PAGE TEXT

In the first issue of TheSpectator daily published by Addison and Steele (1711–1712) with contributions by Budgell, we meet Mr. Spectator himself. He is the narrator and one of the characters of The Sir Roger de Coverley Papers, which are essentially humorous and moral essays on various topics, dispersed on the pages of the daily.

Mr. Spectator is different from the authors, yet his views and statements reflect much of what they believe. The inclusion of this character allows the authors to maintain a somewhat detached attitude toward the political and social conflicts of the era.

EXERCISE TASKS
1 - Retype the passage on Mr. Spectator, everything from "In the first" down to "of the era.".
2 - Extend the passage about Mr. Spectator and The Spectator daily, picking up after its final sentence.

MATERIAL SHOWN
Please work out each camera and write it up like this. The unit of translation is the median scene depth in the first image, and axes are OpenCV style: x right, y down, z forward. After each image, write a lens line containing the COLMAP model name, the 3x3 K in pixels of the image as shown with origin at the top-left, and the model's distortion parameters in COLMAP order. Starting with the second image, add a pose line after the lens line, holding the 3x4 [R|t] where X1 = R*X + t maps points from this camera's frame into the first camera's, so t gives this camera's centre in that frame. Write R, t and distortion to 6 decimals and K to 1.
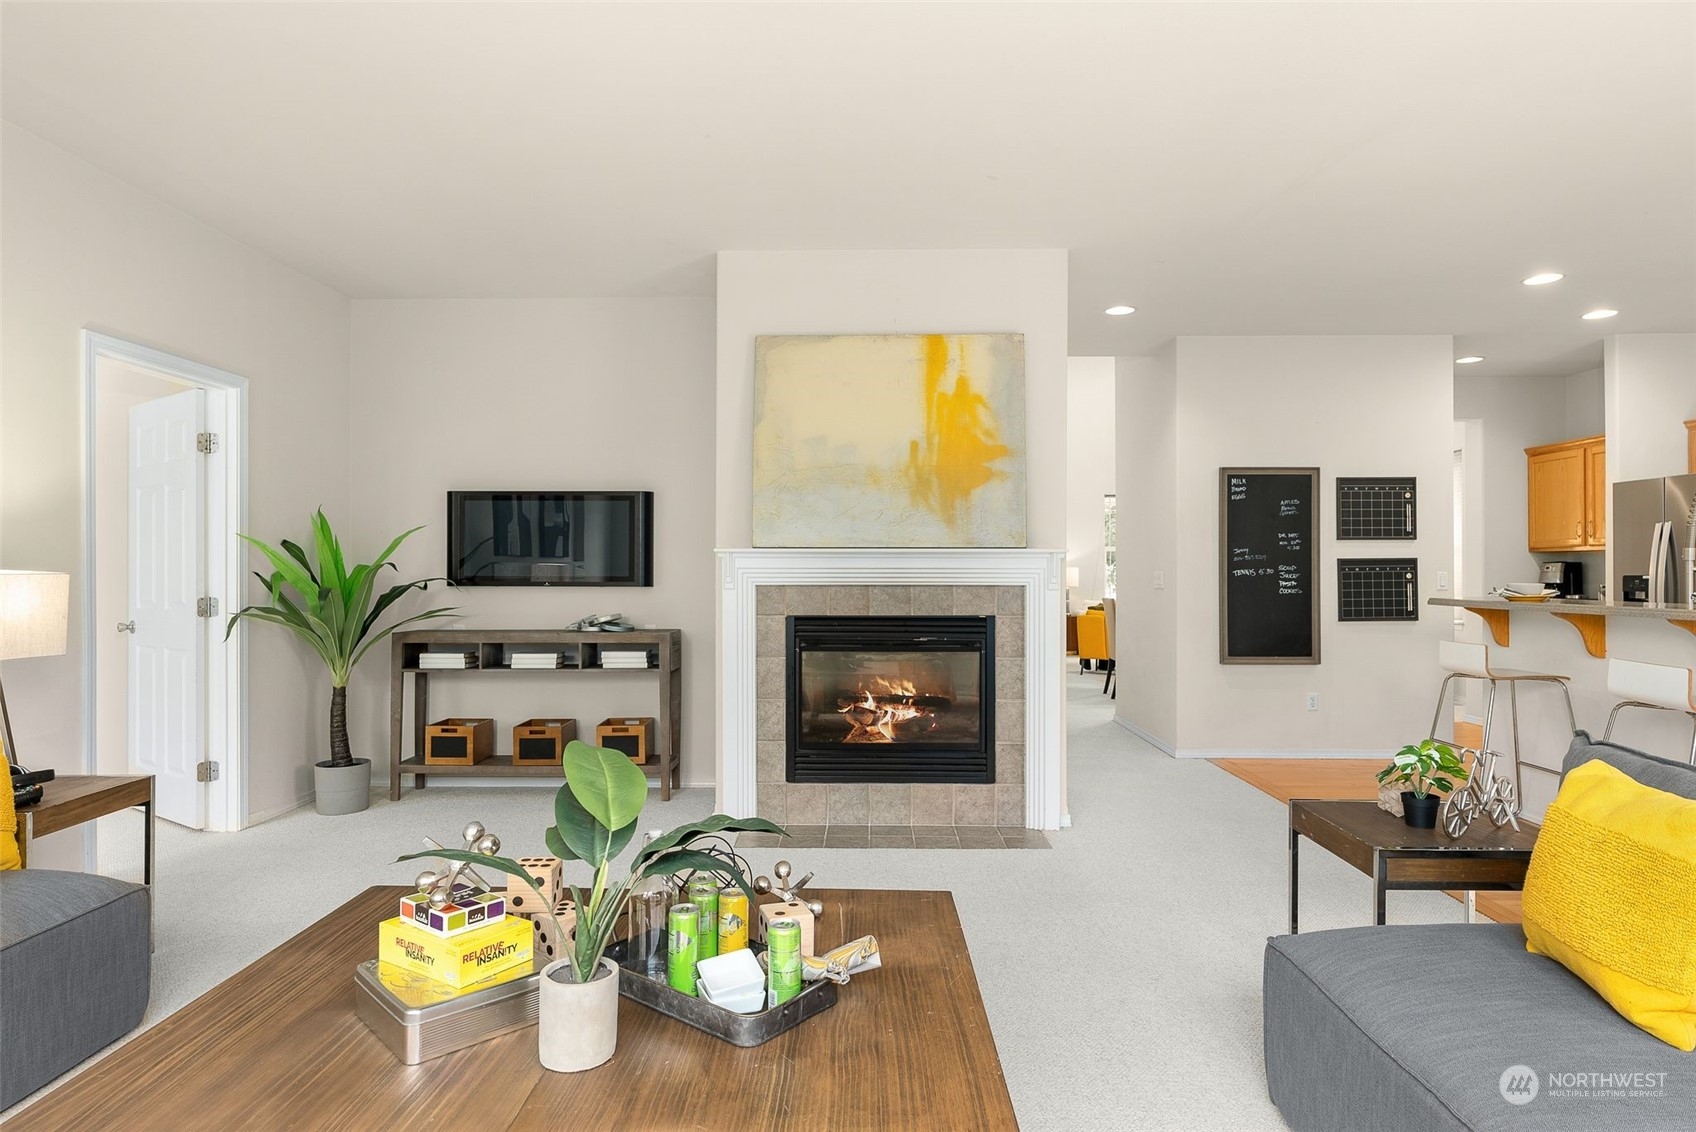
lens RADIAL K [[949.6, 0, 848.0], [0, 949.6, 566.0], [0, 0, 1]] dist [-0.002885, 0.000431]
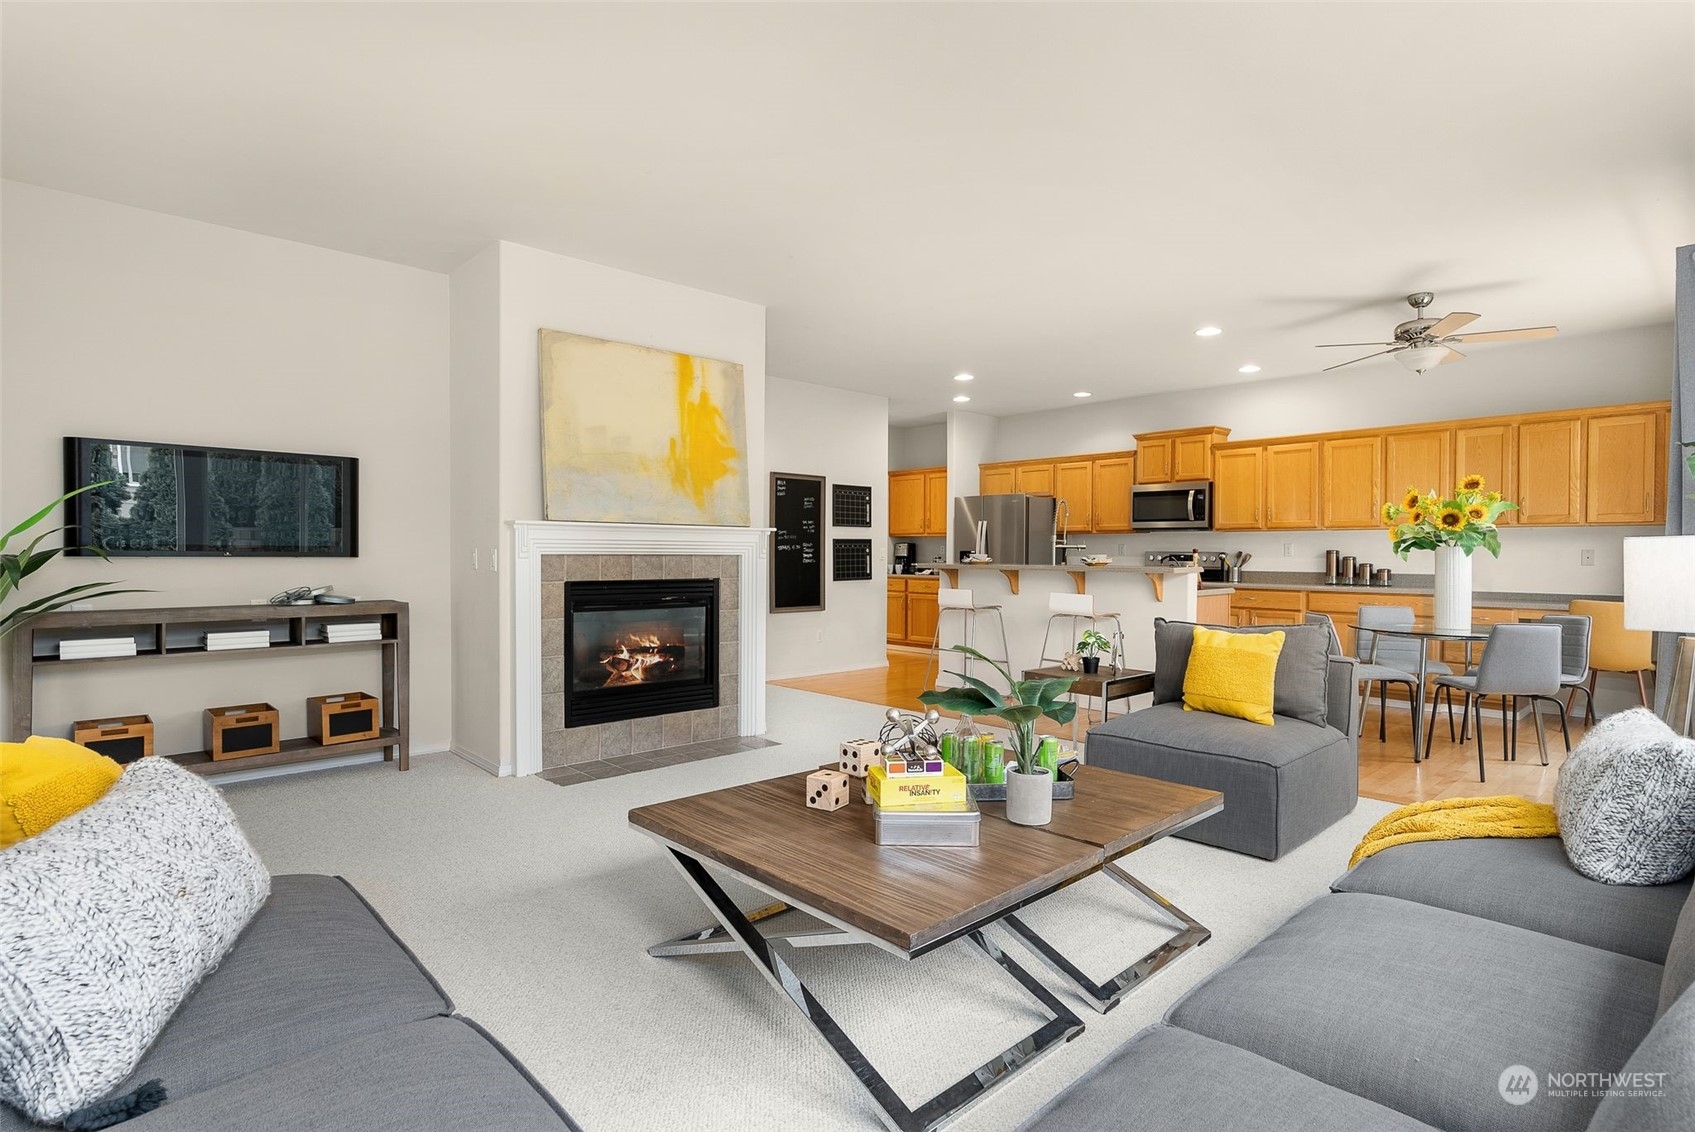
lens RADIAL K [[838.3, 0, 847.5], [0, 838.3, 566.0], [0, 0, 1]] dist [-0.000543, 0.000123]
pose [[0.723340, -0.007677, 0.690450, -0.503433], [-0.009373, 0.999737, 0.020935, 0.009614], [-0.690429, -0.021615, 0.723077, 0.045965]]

--

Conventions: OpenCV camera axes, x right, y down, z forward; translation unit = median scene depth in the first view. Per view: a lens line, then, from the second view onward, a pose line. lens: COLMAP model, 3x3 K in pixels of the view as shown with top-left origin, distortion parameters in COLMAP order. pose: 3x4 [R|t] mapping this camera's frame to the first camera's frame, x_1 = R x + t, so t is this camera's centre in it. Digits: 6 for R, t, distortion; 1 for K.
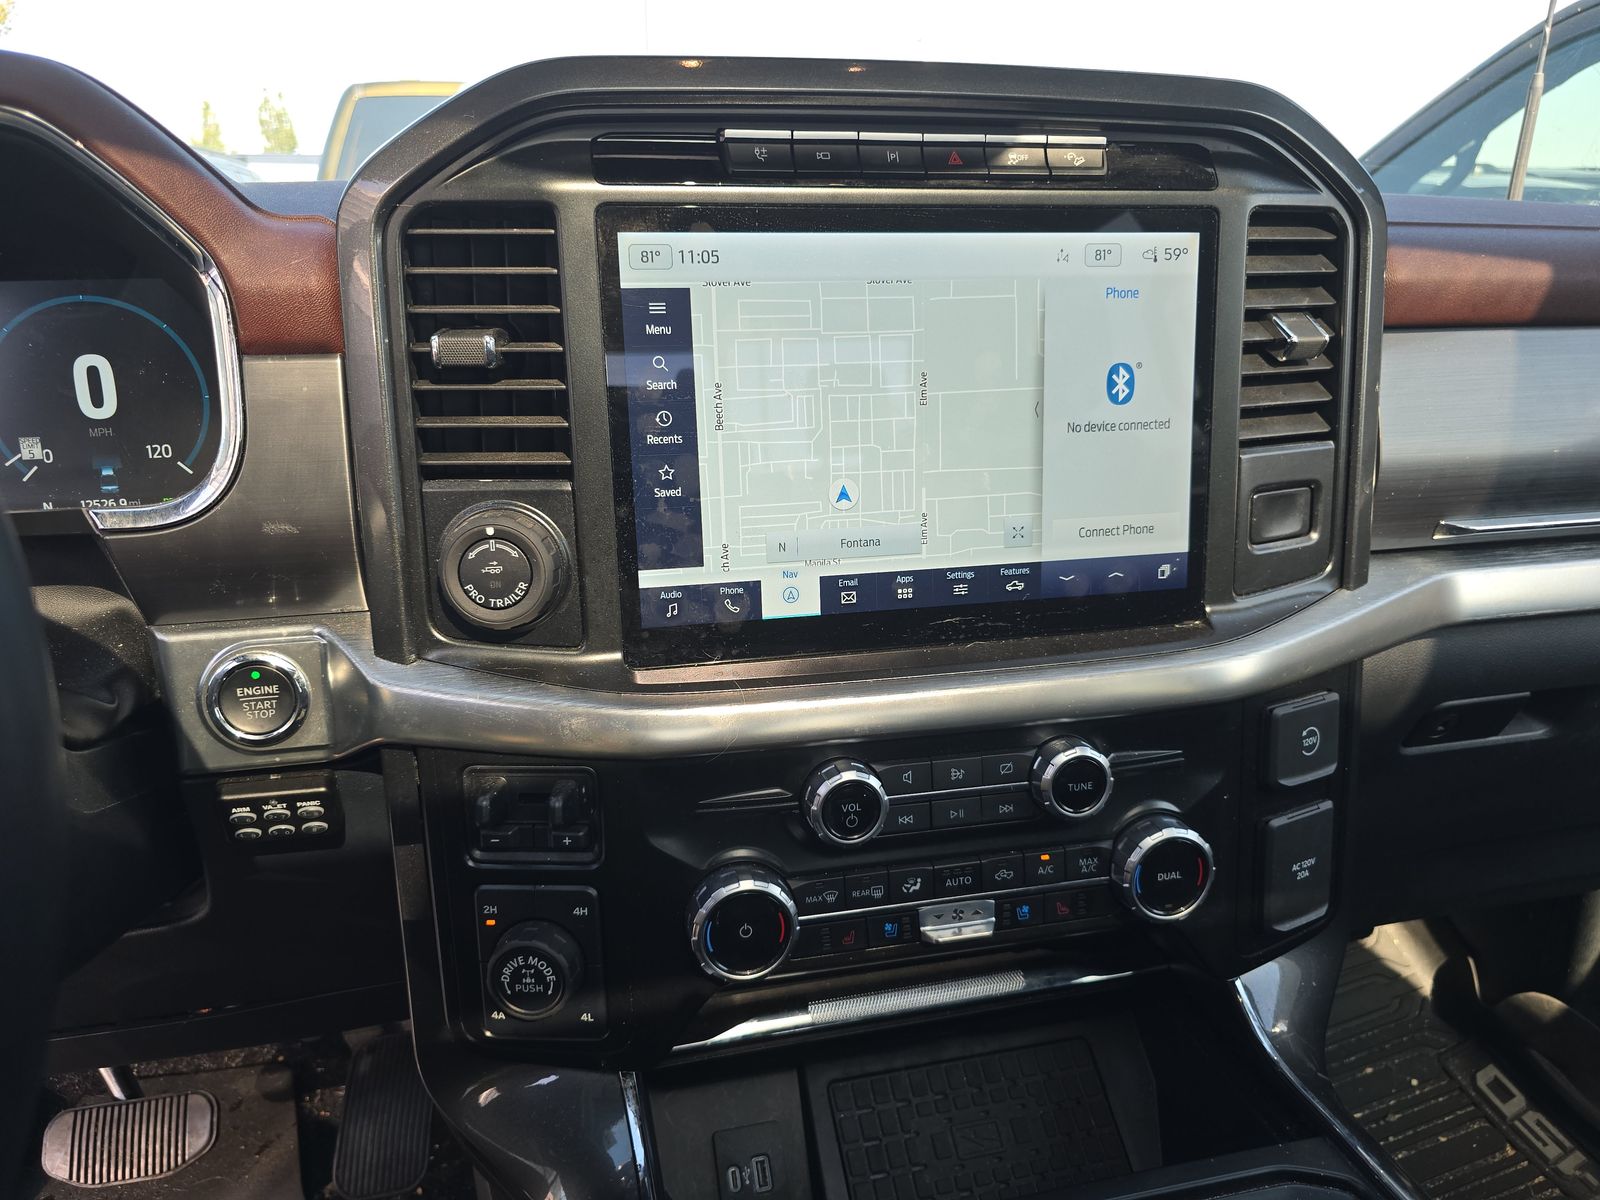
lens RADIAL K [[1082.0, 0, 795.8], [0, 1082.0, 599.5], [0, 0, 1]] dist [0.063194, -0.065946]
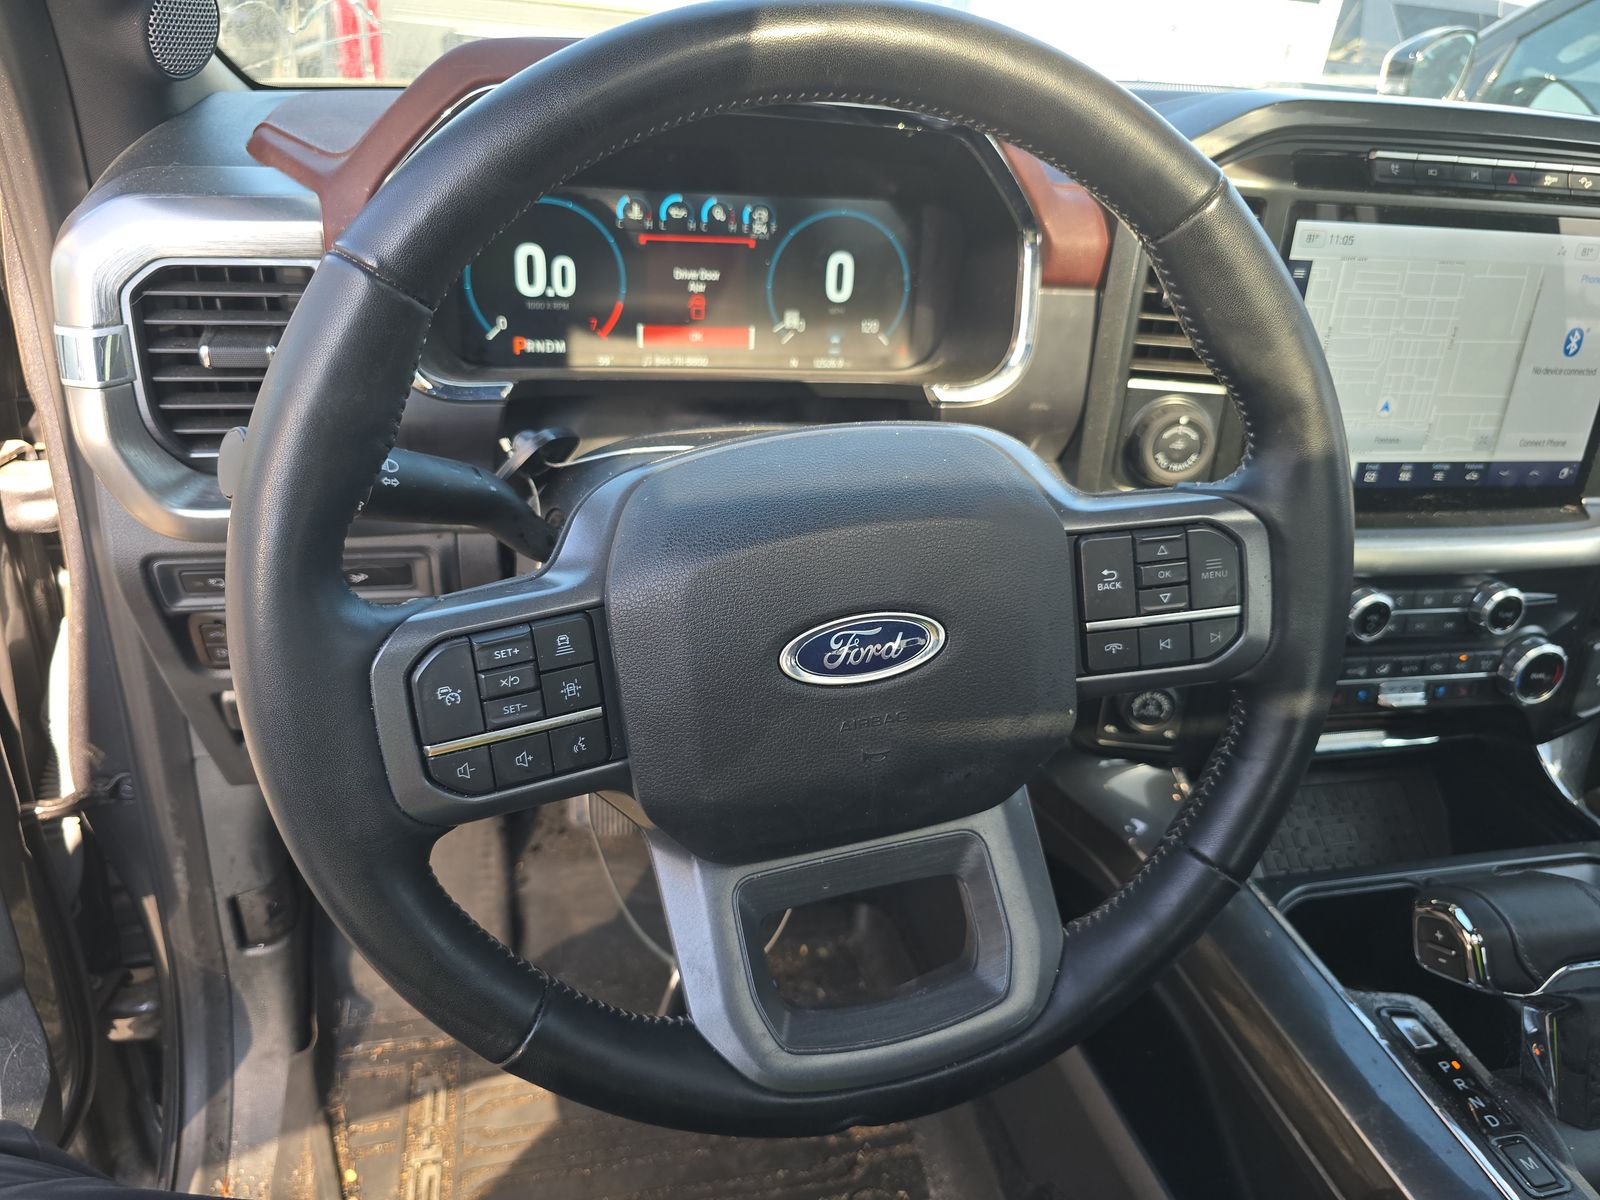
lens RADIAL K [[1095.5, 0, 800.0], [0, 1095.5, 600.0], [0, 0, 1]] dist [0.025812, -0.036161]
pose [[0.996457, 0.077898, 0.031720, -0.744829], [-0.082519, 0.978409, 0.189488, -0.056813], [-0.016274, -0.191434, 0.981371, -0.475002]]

--

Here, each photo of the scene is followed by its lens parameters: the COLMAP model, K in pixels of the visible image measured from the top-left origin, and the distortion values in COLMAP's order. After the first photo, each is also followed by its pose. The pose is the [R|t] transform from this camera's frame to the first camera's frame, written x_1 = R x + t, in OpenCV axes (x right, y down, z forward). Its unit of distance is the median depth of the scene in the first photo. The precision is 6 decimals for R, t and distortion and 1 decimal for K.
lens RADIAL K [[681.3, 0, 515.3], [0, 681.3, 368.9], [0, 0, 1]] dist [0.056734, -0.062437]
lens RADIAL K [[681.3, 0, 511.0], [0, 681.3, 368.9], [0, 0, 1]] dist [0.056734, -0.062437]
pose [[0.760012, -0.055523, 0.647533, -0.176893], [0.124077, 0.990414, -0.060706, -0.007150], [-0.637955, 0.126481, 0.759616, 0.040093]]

RESULTS
1 -
In the first issue of TheSpectator daily published by Addison and Steele (1711–1712) with contributions by Budgell, we meet Mr. Spectator himself. He is the narrator and one of the characters of The Sir Roger de Coverley Papers, which are essentially humorous and moral essays on various topics, dispersed on the pages of the daily.

Mr. Spectator is different from the authors, yet his views and statements reflect much of what they believe. The inclusion of this character allows the authors to maintain a somewhat detached attitude toward the political and social conflicts of the era.

2 -
Much of the cohesion in the work depends on the constant presence of the Spectator, who is part of the “club” (along with several other individuals). This club serves as a microcosm of the eighteenth-century British life. Mr. Spectator prefixes an epigraph from a Latin author to each essay, and in addition to narrating the stories, he offers up his thoughts and comments on a variety of topics. His creed of objectivity is expressed in the following words:

I never espoused any party with violence, and am resolved to observe an exact neutrality between the Whigs and Tories, unless I shall be forced to declare myself by the hostilities of either side. In short, I have acted in all the parts of my life as a looker-on, which is the character I intend to preserve in this paper.”(1, No. 1. Thursday, March 1, 1710–11)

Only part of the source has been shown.